Speaking at the Leaders’ Sport Business Summit in Abu Dhabi today, Coe said fans connected to a sport through its athletes and the next generation of stars would need to embrace the new technology that the IAAF is planning to introduce to its World Athletics Series events to bring fans closer to the action.

“Your passport as a competitor is clearly your performance and your consistency of performance but the ability to take a step to the next level… you need a personality, you need something to say when it matters,” Coe told an audience of global sports leaders.

“I cringe a little when I see competitors who have got so much to say, have mastered really complex coaching systems, have focused and brought a level of expertise to what they are doing, but who don’t really think it’s important to be able to communicate that more broadly.”

Coe said that agents were sometimes too protective of athletes, to the detriment of the fans and the wider sport.

He said the new technology that sports, including athletics, were bringing into the presentation of competition would make athletes more accessible to the audience.

“Sometimes the technology that brings those competitors more intimately into the lives of the young audiences that we’re all trying to chase at the moment means that some of it is invasive,” he said.

“Some of it will mean having… cameras a little bit closer to the start of the 100m. Sometimes you will want to do things that allow access.

“It was said to me by one of the great communicators of our generation that what people are really interested in are great things about little people and little things about great people. And you really do need to bring some of those things into the lives of our audiences.”

At the same time, the IAAF is planning to make its World Athletics Series events more accessible to mass participation, to strengthen the link between recreational runners and the elite.

“If you move, you are an athlete,” Coe said.

The mass race at the IAAF World Half Marathon Championships Valencia 2018 (Jean-Pierre Durand)

Having guided the sport through an extensive governance reform over the past three years to enshrine transparency and integrity in the organisation, and hold all office-bearers to high ethical standards, he said he was looking forward to the next stage of his presidency.
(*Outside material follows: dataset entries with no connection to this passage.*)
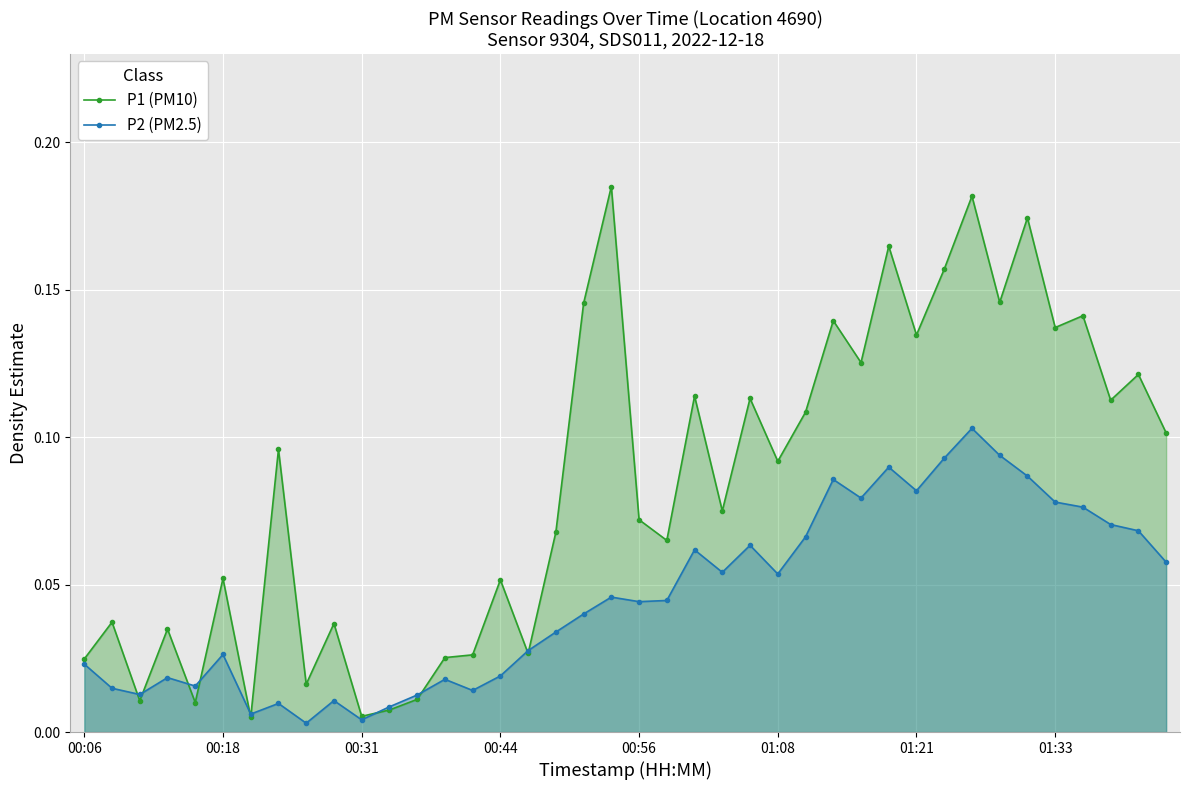

Rank the series by their maximum value, from lowest to highest.

P2 (PM2.5), P1 (PM10)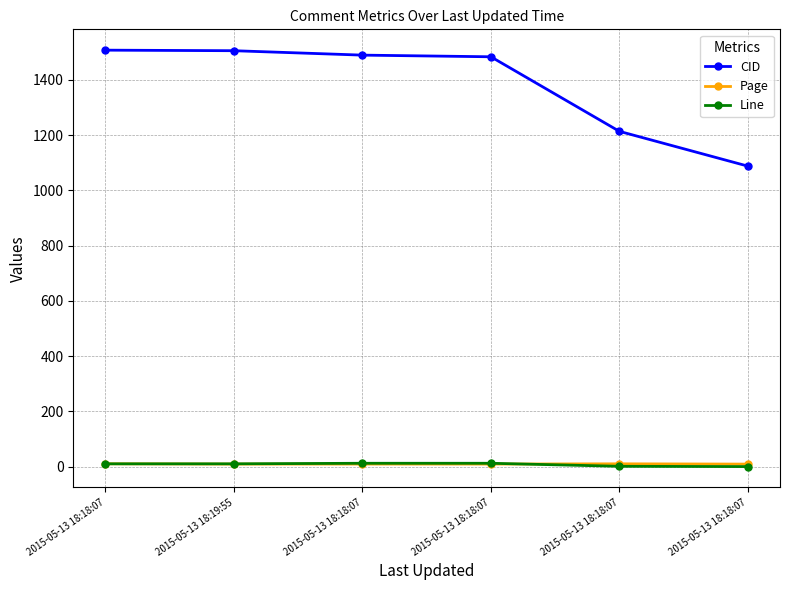

How many lines are shown in the chart?

3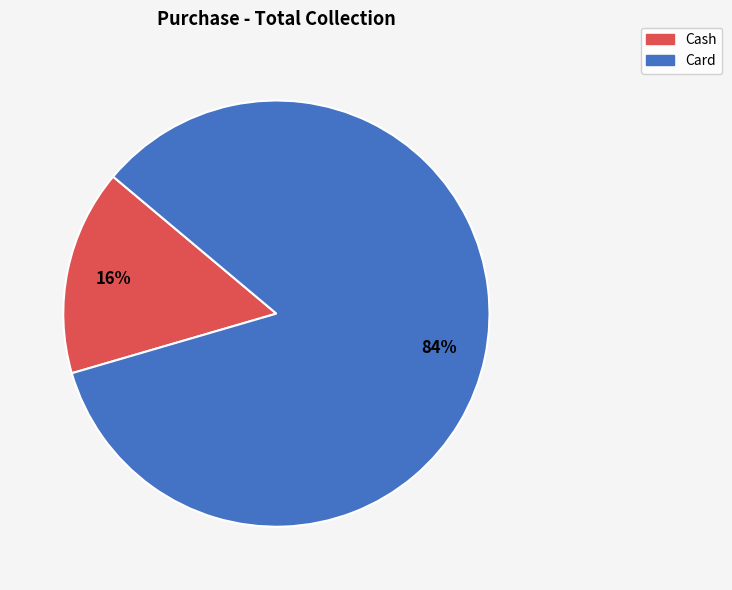

Combined, do Card and Cash account for over 50%?

Yes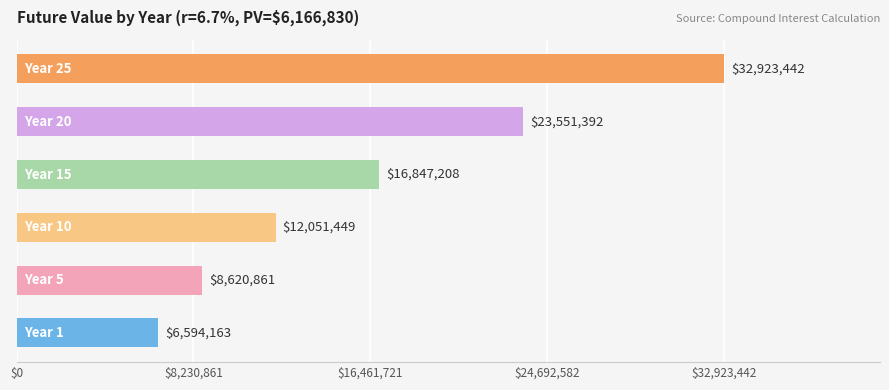

What is the greatest value displayed?

32923442.1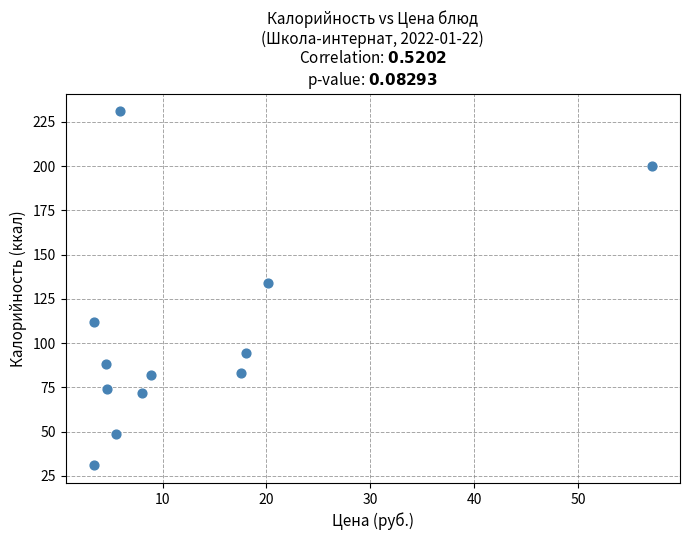

What Y value in the scatter plot is closest to 131?

134.0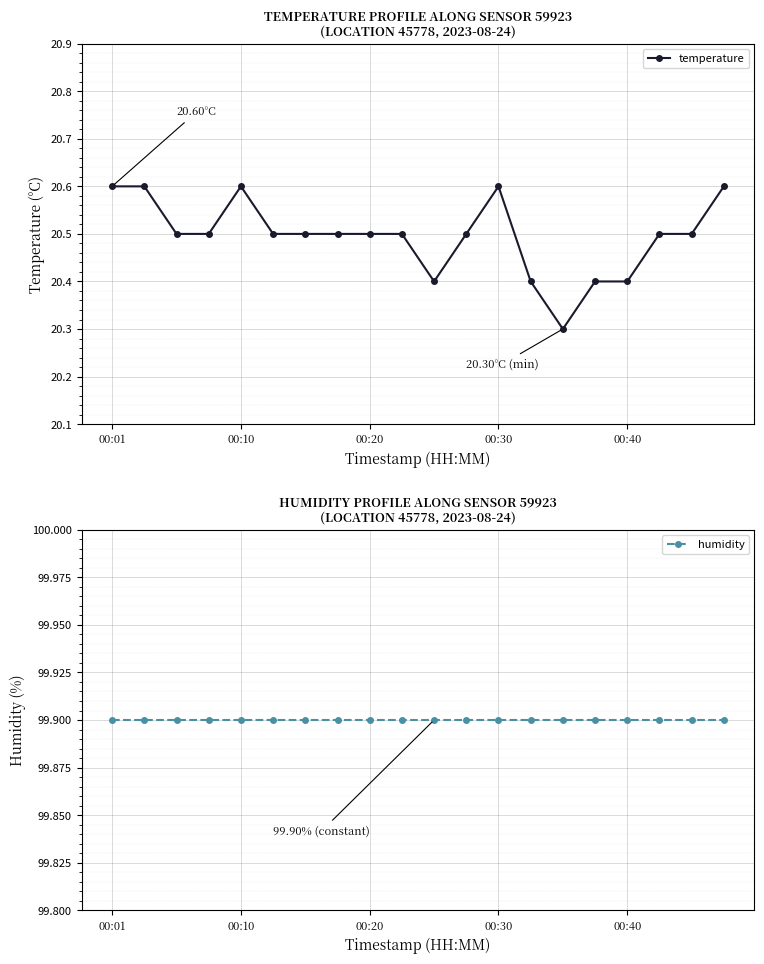

Where is the first local minimum for temperature?

10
“The fun bit begins, but probably the tougher bit, which is how do you then grow the sport, how do you remain exciting, attractive, have traction with younger audiences and that’s not something that’s going to happen if you sit there and think your sport will be forever loved,” he said.

“It’s not going to work like that. Usain Bolt is not enough any longer to sell our sport. We will sell our sport through participation and engagement.”

Coe said the introduction of a mass participation race at the World Half Marathon Championships had turned the event into “a festival of sport” and he hoped the mass participation races at the IAAF World Cross Country Championships Aarhus 2019 on March 30 would have the same impact.

He also foreshadowed the introduction of a participation component to the IAAF Diamond League in future years.

“It’s really important that you make sure that your sport is not focusing just on the top 30 or 40 competitors,” he said. “It has to reach out into the community.”